As a university teacher I'm confronted with the after-effects of terror attacks in France. On Monday last week my classes were filled with zombies: unresponsive students with blank faces and no interest in anything. They had no interest in working, participating, discussing, thinking. It then didn't help that at midday our oral assessments were interrupted by a direction to go downstairs for a minute's silence for the victims of the Paris attacks. It was a case of persisting with basic classroom control and hoping that somehow classes would move beyond babysitting.

There was a noticeable psychological effect on students and as a teacher I needed to deal with this throughout the week. Sometimes it was necessary for me to acknowledge that they were behaving like zombies, tired and maybe a bit down. Sometimes it helped to initiate things by building a list of vocabulary around terrorism on the board so they could write about it. Sometimes classes needed a pep talk about how it's normal to feel tired and joyless in these situations but that life is often shit and always changing so there's a possibility that tomorrow will be better...so let's do our best and get on with it all.

My students range in age from 18-24 and it's the younger ones who seemed to find it hardest. Some of them may have known someone directly affected. Even Jean-Claude's son had two friends injured and a third was killed in the Bataclan massacre.

Last week the army were very present, momentarily. They were present on Tuesday at the Versailles train station but my students later explained they'd have been there for the assembly of elected members who were voting on whether the state of emergency would be extended to 3 months (it was). Odd really.

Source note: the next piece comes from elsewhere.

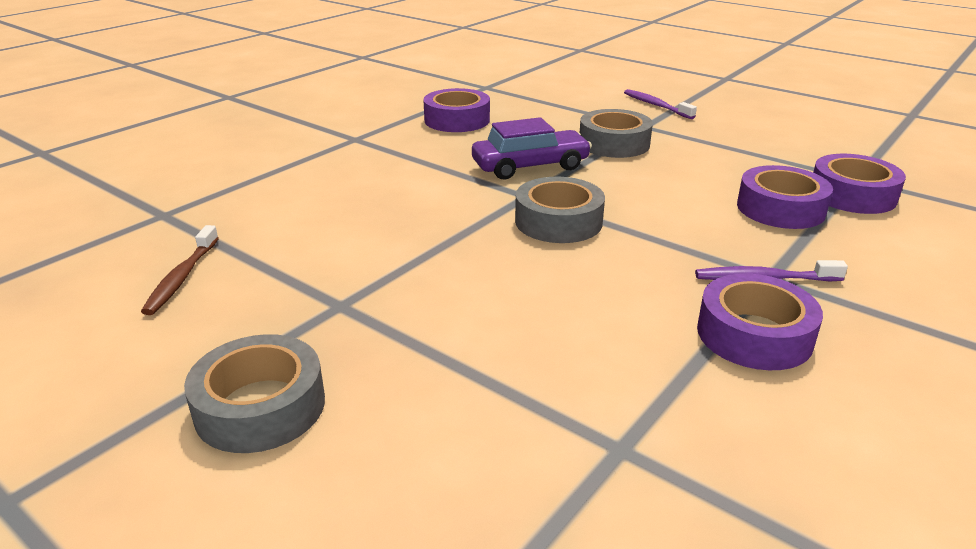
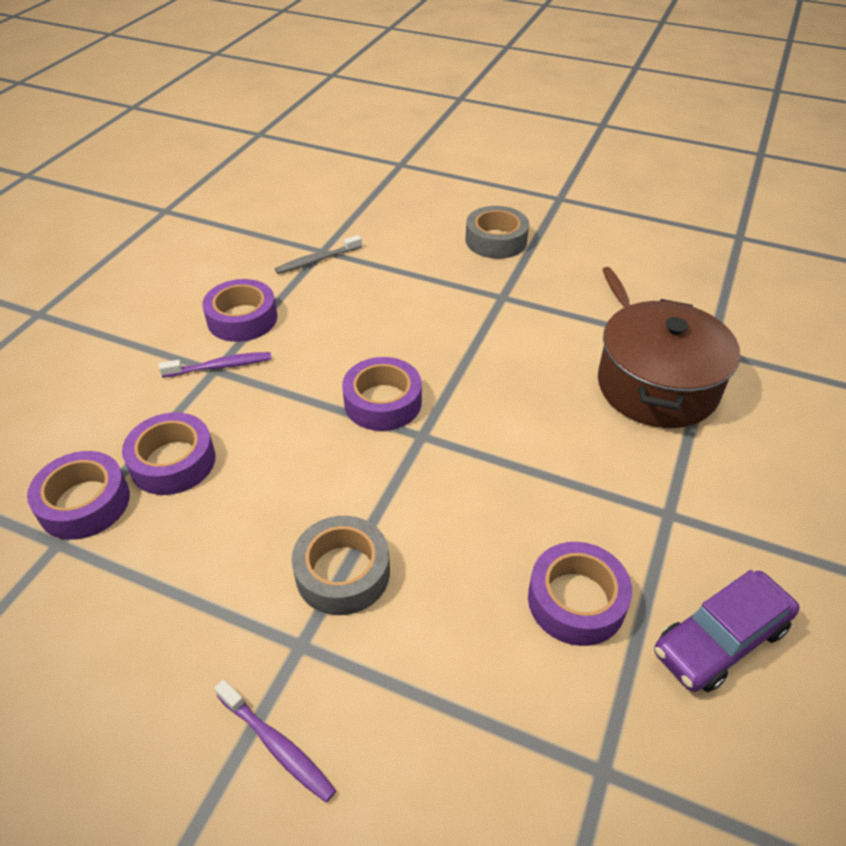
camera: 165 degrees right, 15 degrees up
(263, 197) = (657, 386): none -> brown pot
(530, 166) = (434, 491): purple car -> purple car (720, 639)
(558, 221) = (383, 402): grey tape -> purple tape
(632, 424) = (317, 260): none -> grey toothbrush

The terrorists aren't bothering with politicians, they are killing ordinary people but it's the politicians who get the best and most expensive security.

Security guards or fire-safety staff are everywhere though. I'm constantly having to show my ID card and open my suitcase at every door on either campus. We've had 3 building evacuations in one and a half weeks (usually during important tests) and it's not funny since the buildings are normally so closed off we'd normally never get out during a really serious event. The supermarket in Saint-Quentin-en-Yvelines insisted we all open our jackets before we were allowed in; paranoid for explosive vests no doubt but a determined terrorist would always get through - maybe explode while we were all queuing up to show our coats?

Life has changed much more than it did after Charlie Hebdo. I myself am a burnt-out zombie; smothered by the 24/7 media reports and online forums. I'd already lost my joy for life and this isn't helping me to feel I have any modicum of control in my life.

This week the only sign of the army I saw was an empty army truck at the Versailles train station and one solo soldier with his automatic weapon. I know they have to be seen to be doing something but as the Prime Minister Manuel Valls pointed out months ago - we just have to learn to live with this. And frankly, the security presence is only symbolic. France is too bankrupt to do anything more.

When I was much younger it was the threat of nuclear war that had us nervous (and we still have reason to be). Yes, we have to adapt, sacrifice, let go of how we used to live. It's tiring and it doesn't come easily. It leaves negative traces in our subconscious, even those of us who live a few kilometers away from the Ile de France region. I often wonder what is happening to all the wounded still in hospital and feel grateful it's no-one I know. Poor Paris and poor all the other places that have suffered from these cretins. We need to wipe them out.